▶ _What you are asked to do_:
Exact repetition is required: output every record in full.

Top of Data supplied

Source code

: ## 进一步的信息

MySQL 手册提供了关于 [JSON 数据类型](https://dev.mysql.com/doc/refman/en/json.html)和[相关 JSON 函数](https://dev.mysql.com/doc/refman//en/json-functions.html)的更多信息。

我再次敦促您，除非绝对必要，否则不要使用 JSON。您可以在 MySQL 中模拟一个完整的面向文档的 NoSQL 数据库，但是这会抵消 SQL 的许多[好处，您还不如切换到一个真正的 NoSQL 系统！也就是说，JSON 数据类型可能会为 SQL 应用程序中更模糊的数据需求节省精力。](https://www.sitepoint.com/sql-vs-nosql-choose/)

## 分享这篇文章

Bottom of Data supplied

▶ _Expected answer_:
Source code

: ## 进一步的信息

MySQL 手册提供了关于 [JSON 数据类型](https://dev.mysql.com/doc/refman/en/json.html)和[相关 JSON 函数](https://dev.mysql.com/doc/refman//en/json-functions.html)的更多信息。

我再次敦促您，除非绝对必要，否则不要使用 JSON。您可以在 MySQL 中模拟一个完整的面向文档的 NoSQL 数据库，但是这会抵消 SQL 的许多[好处，您还不如切换到一个真正的 NoSQL 系统！也就是说，JSON 数据类型可能会为 SQL 应用程序中更模糊的数据需求节省精力。](https://www.sitepoint.com/sql-vs-nosql-choose/)

## 分享这篇文章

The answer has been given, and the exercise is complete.